===== RECORD SET

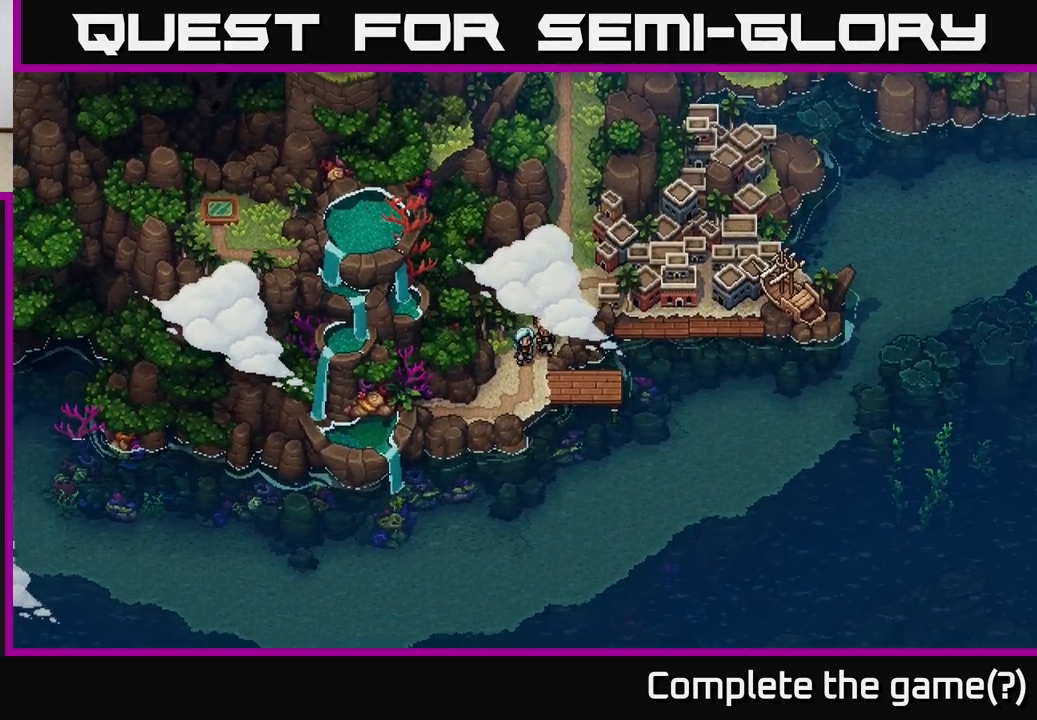
{"buttons": [], "left_stick": "right", "right_stick": "center", "events": [[333, "left_stick", "down-right"], [450, "left_stick", "right"]]}
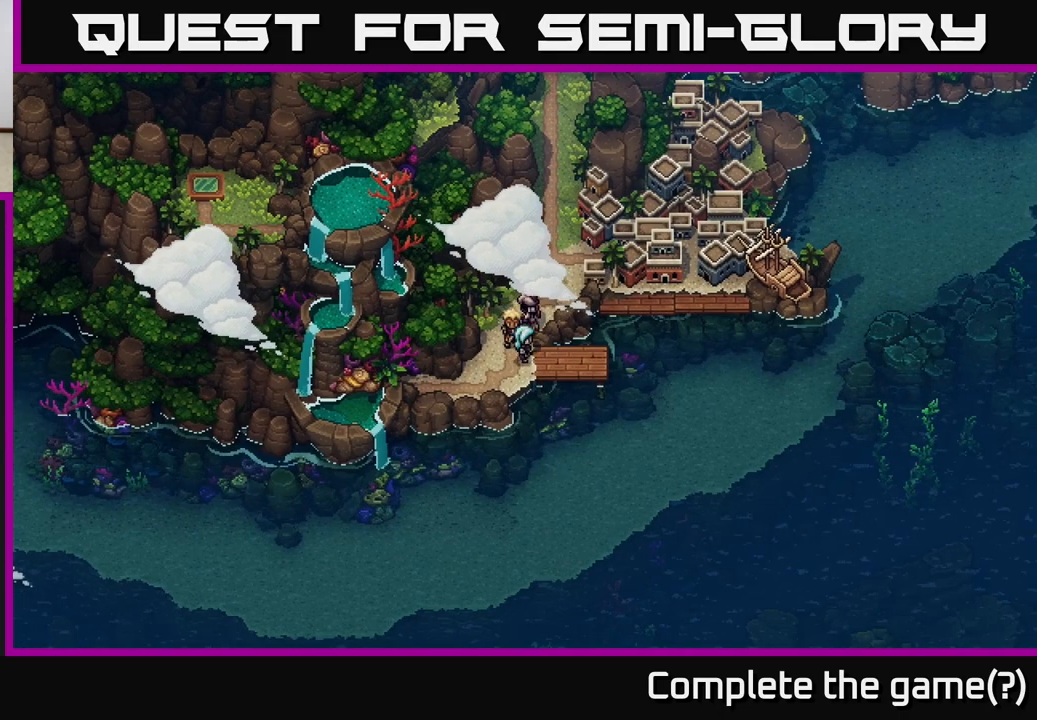
{"buttons": [], "left_stick": "right", "right_stick": "center", "events": []}
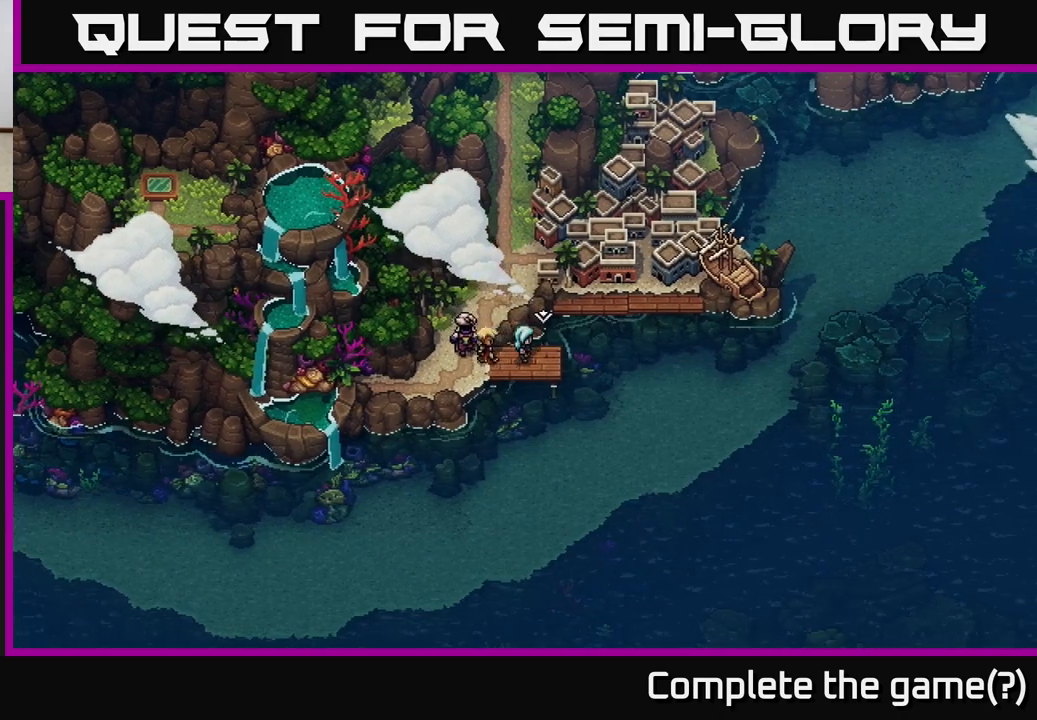
{"buttons": ["A"], "left_stick": "center", "right_stick": "center", "events": [[333, "A", "down"], [383, "left_stick", "center"]]}
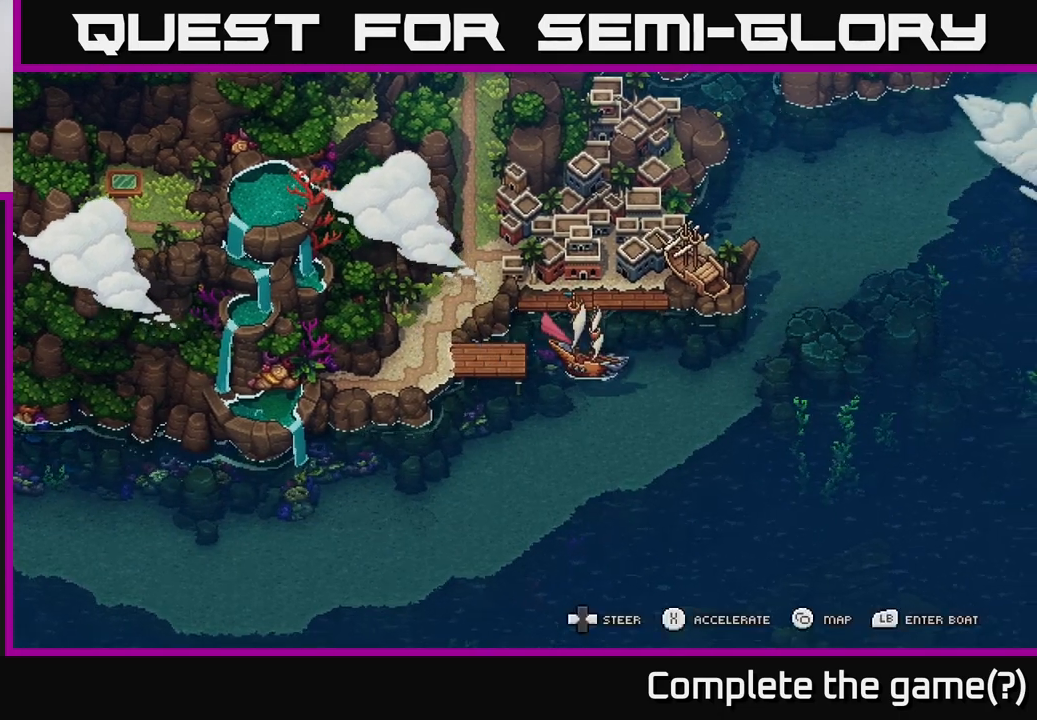
{"buttons": [], "left_stick": "center", "right_stick": "center", "events": [[17, "A", "up"], [117, "A", "down"], [283, "A", "up"]]}
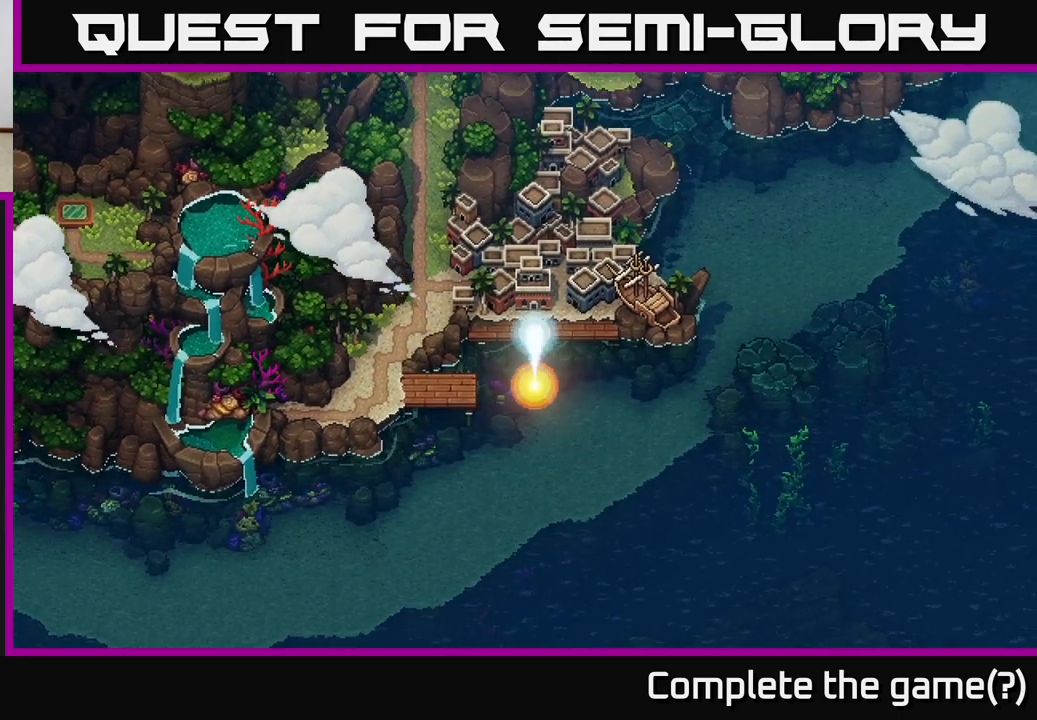
{"buttons": [], "left_stick": "left", "right_stick": "center", "events": [[300, "left_stick", "left"]]}
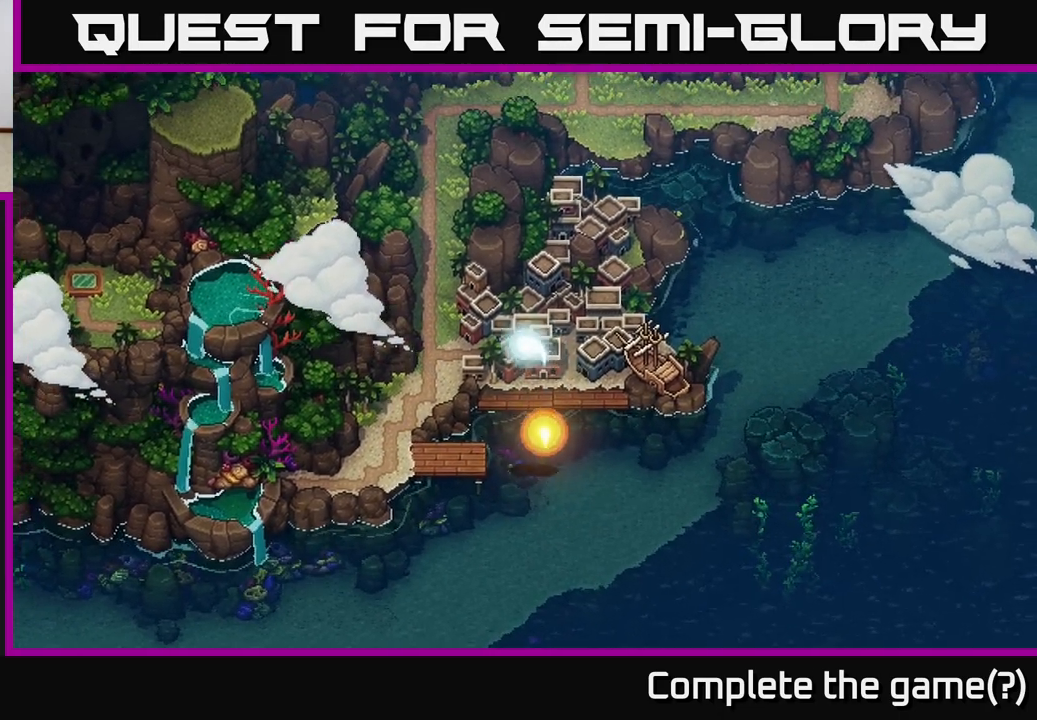
{"buttons": ["A"], "left_stick": "right", "right_stick": "center", "events": [[350, "left_stick", "up"], [367, "A", "down"], [433, "left_stick", "right"]]}
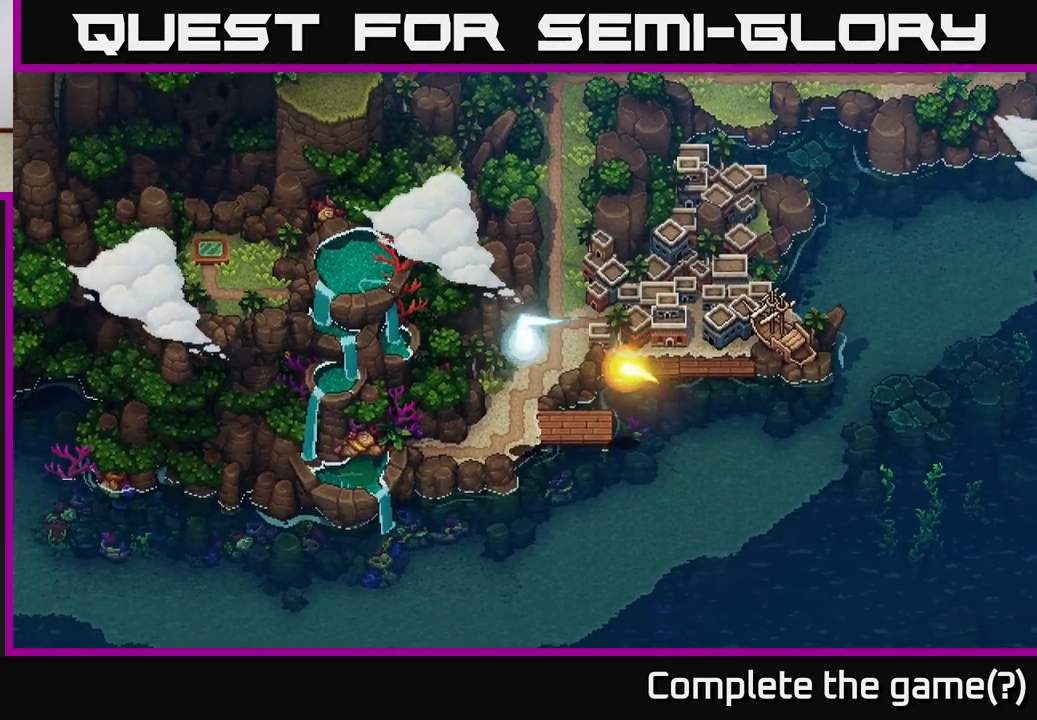
{"buttons": [], "left_stick": "up-right", "right_stick": "center", "events": [[17, "left_stick", "center"], [100, "A", "up"], [267, "left_stick", "up"], [467, "left_stick", "up-right"]]}
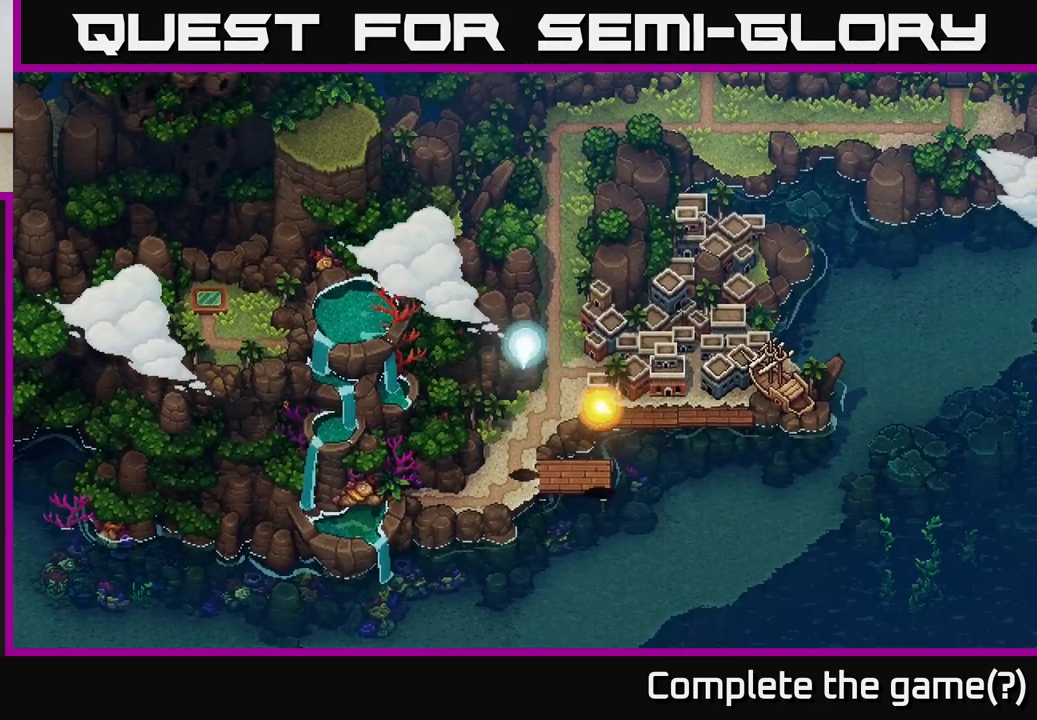
{"buttons": ["A"], "left_stick": "center", "right_stick": "center", "events": [[317, "left_stick", "up-left"], [367, "left_stick", "center"], [417, "A", "down"]]}
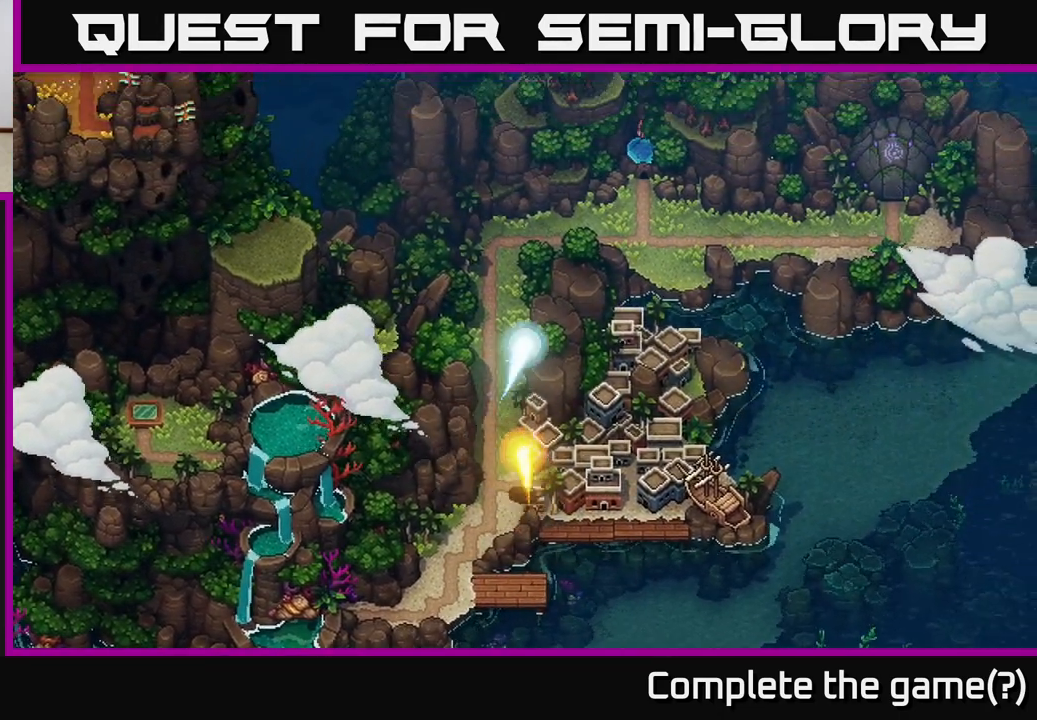
{"buttons": ["A"], "left_stick": "center", "right_stick": "center", "events": [[117, "left_stick", "down-left"], [367, "left_stick", "center"]]}
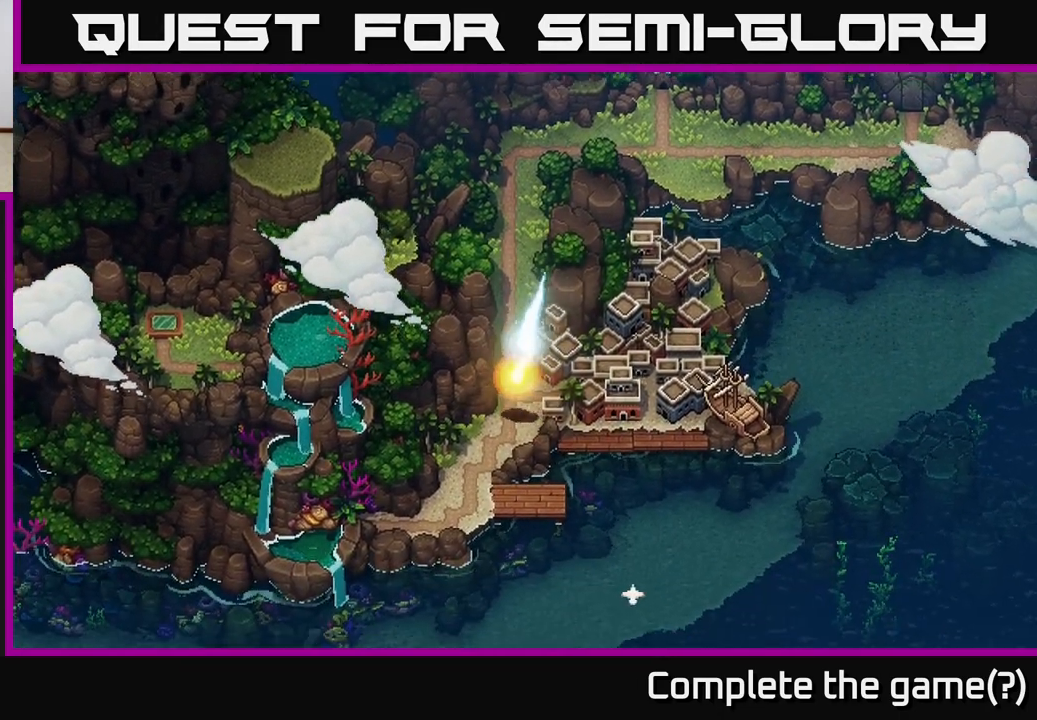
{"buttons": ["A"], "left_stick": "center", "right_stick": "center", "events": []}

==========

Filter the records above for the string "down" and copy each matching line.

**EXERCISE ANSWER**:
{"buttons": [], "left_stick": "right", "right_stick": "center", "events": [[333, "left_stick", "down-right"], [450, "left_stick", "right"]]}
{"buttons": ["A"], "left_stick": "center", "right_stick": "center", "events": [[333, "A", "down"], [383, "left_stick", "center"]]}
{"buttons": [], "left_stick": "center", "right_stick": "center", "events": [[17, "A", "up"], [117, "A", "down"], [283, "A", "up"]]}
{"buttons": ["A"], "left_stick": "right", "right_stick": "center", "events": [[350, "left_stick", "up"], [367, "A", "down"], [433, "left_stick", "right"]]}
{"buttons": ["A"], "left_stick": "center", "right_stick": "center", "events": [[317, "left_stick", "up-left"], [367, "left_stick", "center"], [417, "A", "down"]]}
{"buttons": ["A"], "left_stick": "center", "right_stick": "center", "events": [[117, "left_stick", "down-left"], [367, "left_stick", "center"]]}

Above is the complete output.